Phrases like, “We’re too different” or “We’ve grown apart” or “Life has just gotten the best of us” sound so innocent, yet are extremely lethal.
There are so many factors that can get in the way of a good marriage, but often, they are the small, unnoticed things that make their way in. In order to make sure our marriages survive and thrive, here are some relationship killers every couple should be on the lookout for:
1. Family Priorities
There’s no such thing as living in neutral, because drifting happens the moment we stop moving forward.
The top relationship stress for most couples has little to do with their relationship and much to do with the relationships they are surrounded by. The role of your parents, in-laws, siblings and friends all shift the moment you say “I do,” because when you join together as one, you’ve chosen to put your spouse above all others. Too many marriages are struggling simply due to a lack of priorities—finding themselves pulled by everyone else in every which way, except toward each other. Healthy marriages learn to choose one another above all others.
2. Lack of Communication
It’s true that the average couple invests in quality conversation only a few minutes a day. It’s easy to let life get busy and stop connecting with the one you love. But there’s no such thing as living in neutral, because drifting happens the moment we stop moving forward. Take the time to connect and communicate with your spouse often.

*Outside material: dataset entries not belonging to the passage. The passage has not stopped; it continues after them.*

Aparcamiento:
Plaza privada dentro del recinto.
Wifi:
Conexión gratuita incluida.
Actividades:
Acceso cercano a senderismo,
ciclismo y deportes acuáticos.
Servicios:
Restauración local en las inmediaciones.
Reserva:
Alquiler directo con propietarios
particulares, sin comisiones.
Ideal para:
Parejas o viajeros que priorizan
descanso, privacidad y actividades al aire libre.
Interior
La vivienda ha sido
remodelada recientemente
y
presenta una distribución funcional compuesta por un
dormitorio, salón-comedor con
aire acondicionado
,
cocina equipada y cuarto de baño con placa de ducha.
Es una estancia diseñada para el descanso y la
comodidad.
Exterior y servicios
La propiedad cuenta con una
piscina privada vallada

It’s so easy to take our stress out on our spouse. We can get into the habit of holding things in until we’re in the safety and comfort of our home, and then we explode. From financial problems, to illness, job-loss and grief, healthy couples allow their stress to pull them together, by relying on each other, sharing it with one another and carrying the load together.
I read a blog post recently about a guy getting a divorce ... except this guy chose to divorce his phone. But it makes sense, because so many of us carry this dangerous relationship killer right in our back pocket. In the world of technology crazed, iPhone carrying, Facebook posting mania, it’s no joke that we find our time slipping away into the inanimate instead of investing it into the intimate. Unplug, disconnect, shut down—and invest in your spouse.

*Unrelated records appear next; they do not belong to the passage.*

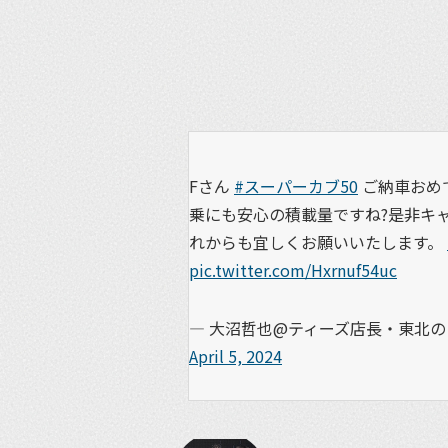
Fさん
#スーパーカブ50
ご納車おめ
乗にも安心の積載量ですね?是非キ
れからも宜しくお願いいたします。
pic.twitter.com/Hxrnuf54uc
— 大沼哲也@ティーズ店長・東北のラ
April 5, 2024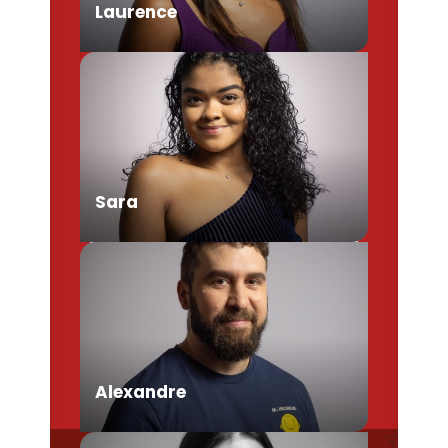
Laurence
Chargée de Mission Produits /
Evénementiels
Sara
Conseillère en séjour
Alexandre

Marriage is one huge, ongoing, life lesson in “unselfishness.” And we’ll either allow the experience to make us better—or we’ll grow bitter. Putting someone first is an incredibly hard task because our flesh is wired to choose self.

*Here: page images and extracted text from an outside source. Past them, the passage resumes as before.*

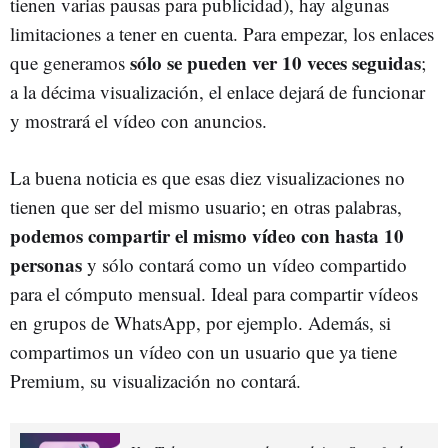
tienen varias pausas para publicidad), hay algunas
limitaciones a tener en cuenta. Para empezar, los enlaces
sólo se pueden ver 10 veces seguidas
que generamos
;
a la décima visualización, el enlace dejará de funcionar
y mostrará el vídeo con anuncios.
La buena noticia es que esas diez visualizaciones no
tienen que ser del mismo usuario; en otras palabras,
podemos compartir el mismo vídeo con hasta 10
personas
y sólo contará como un vídeo compartido
para el cómputo mensual. Ideal para compartir vídeos
en grupos de WhatsApp, por ejemplo. Además, si
compartimos un vídeo con un usuario que ya tiene
Premium, su visualización no contará.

Each time we say yes to ourselves, we’re saying no to our marriage, because marriage is not about Him vs. Her, it’s about We vs. Me.
Forgiving and forgetting are not one in the same. When we fail to realize that, we will hold on to our hurts for a very long time. And eventually those hurts begin wreaking havoc on our lives from the inside out. But forgiveness is not about excusing the other person, it’s about freeing ourselves to receive healing from the God who forgives us time and time and time again.
7. Loose Boundaries
We tend to think about offensive play in marriage, forgetting that defensive strategy is just as important. We can be doing all the right things, while still failing to keep out the things that are harmful. Draw a circle around your marriage, and protect it by guarding your emotions, your interactions, and the way you spend your time.
8. The Past
The most paralyzing thing we can do for our relationship is to define our spouse by their past, rather than by who they are in the present. The past may impact our lives, but it will only control our present if we allow it to. It’s important to be real with one another about our pasts, but more important, to respect one other’s pasts by seeing what God is doing in the life of our spouse here and now. Forget what is behind so that you can move toward what is ahead.
The most paralyzing thing we can do for our relationship is to define our spouse by their past, rather than by who they are in the present.
Why is a small lie just as dangerous as a big lie? Because they both have the same impact on intimacy. Honesty in marriage is like the chain that holds you together. Removing one link or 10 links does the same thing: it causes separation. If you’ve made mistakes in your relationship or have been hiding things from your spouse, now is the time to seek truth and confession; because a relationship riddled with dishonesty is no relationship at all.
“I am my biggest marriage problem” is the theme of Paul Tripp’s work in the field of relationships. To be able to look in, then, is the greatest step toward nourishing a relationship—to be aware enough to recognize and restore your flaws and shortcomings before fixating on those of your spouse. But the sting of pride can make that really hard to do. It’s so much easier to point the finger and to shift the blame. But the moment you let go of your responsibility, you’ve let go of your relationship—because no matter what the issue at hand: it always takes two.
It’s time to consider where you’ve let your guard down before these sly intruders make their way in. May God continue to give you the wisdom to recognize these patterns and to lookout for the “small stuff” by protecting, nourishing and prioritizing your marriage.